ASCOLI PICENO – Nessuna emergenza lupi. L’aggressione a San Marco ai danni di alcune pecore non rappresenta niente di nuovo o di particolare perchè causata da una normale specie di lupo appennninico.

Legambiente, attraverso esperti, veterinari e biologi, ha voluto ribadire quanto già affermato nei giorni scorsi per smentire l’ipotesi avanzata dall’allevatore proprietario degli ovini, che aveva parlato di una razza di lupi abnormi (forse importata dall’est), viste le dimensioni dei denti e delle impronte lasciate sulle prede e sul terreno. Ma c’è di più: il lupo non è pericoloso per l’uomo. O meglio lo è meno di molti altri animali che popolano boschi e foreste, primi su tutti i cani rinselvatichiti che, tra l’altro, sono presenti in numero molto maggiore.

» **Elenco fornito**
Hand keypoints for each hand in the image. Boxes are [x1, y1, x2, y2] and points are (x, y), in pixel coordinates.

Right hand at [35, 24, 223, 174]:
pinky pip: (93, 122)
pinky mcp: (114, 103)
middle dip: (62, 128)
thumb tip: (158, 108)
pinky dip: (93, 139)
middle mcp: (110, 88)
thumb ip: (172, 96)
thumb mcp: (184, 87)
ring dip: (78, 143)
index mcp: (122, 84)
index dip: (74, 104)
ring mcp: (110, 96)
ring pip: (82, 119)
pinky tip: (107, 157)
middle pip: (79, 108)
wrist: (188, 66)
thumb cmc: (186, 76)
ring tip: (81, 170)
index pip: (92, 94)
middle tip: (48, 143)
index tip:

» **Compiti da svolgere**
(1) Secondo l'articolo sui lupi di San Marco, quali animali sono indicati come più pericolosi per l'uomo, primi fra tutti?
(2) Trascriva fedelmente il passo dell'articolo sui lupi di San Marco da "Legambiente, attraverso esperti, veterinari" fino a "numero molto maggiore." compreso.
(3) Prosegua l'articolo sui lupi di San Marco dal punto in cui termina.
L'elenco non ha alcun ruolo in questo esercizio.

» **Risposte ai compiti**
(1) I cani rinselvatichiti.

(2)
Legambiente, attraverso esperti, veterinari e biologi, ha voluto ribadire quanto già affermato nei giorni scorsi per smentire l’ipotesi avanzata dall’allevatore proprietario degli ovini, che aveva parlato di una razza di lupi abnormi (forse importata dall’est), viste le dimensioni dei denti e delle impronte lasciate sulle prede e sul terreno. Ma c’è di più: il lupo non è pericoloso per l’uomo. O meglio lo è meno di molti altri animali che popolano boschi e foreste, primi su tutti i cani rinselvatichiti che, tra l’altro, sono presenti in numero molto maggiore.

(3)
“Il lupo teme l’uomo e tende a starne alla larga il più possibile, – afferma il biologo Alessandro Rossetti – Negli ultimi anni c’è stato un leggero aumento nella diffusione perchè nel 1971 sono diventati specie protetta. I cani rinselvatichiti rappresentano, invece, una popolazione molto ampia. In Italia si stimano 1.200 lupi mentre il numero dei cani supera il milione. Nei Sibillini sono presenti quattro o cinque branchi di lupi (è più opportuno parlare di nuclei familiari visto che di solito si tratta di gruppi di non più di cinque, sei), che quindi in totale non superano le 30 unità”.

Per quello che riguarda l’eventuale immissione di razze diverse da quella appenninica, Rossetti non ha dubbi perchè “su 50 mila campioni di Dna prelevati da residui organici soltanto in un caso non si è trattato di Lupo Appenninico”.

Tornando al caso di San Marco, per Enzo Angelini, scrittore e giornalista esperto in materia, quella dell’allevatore Marco Ranelli è stata una dichiarazione “al limite del procurato allarme”.

L’obiettivo potrebbe essere stato il rimborso da chiedere alla Regione, che la legge valuta nella misura del 50% del valore del capo per quello che riguarda cavalli e bovini e del 60% per quanto concerne gli ovini.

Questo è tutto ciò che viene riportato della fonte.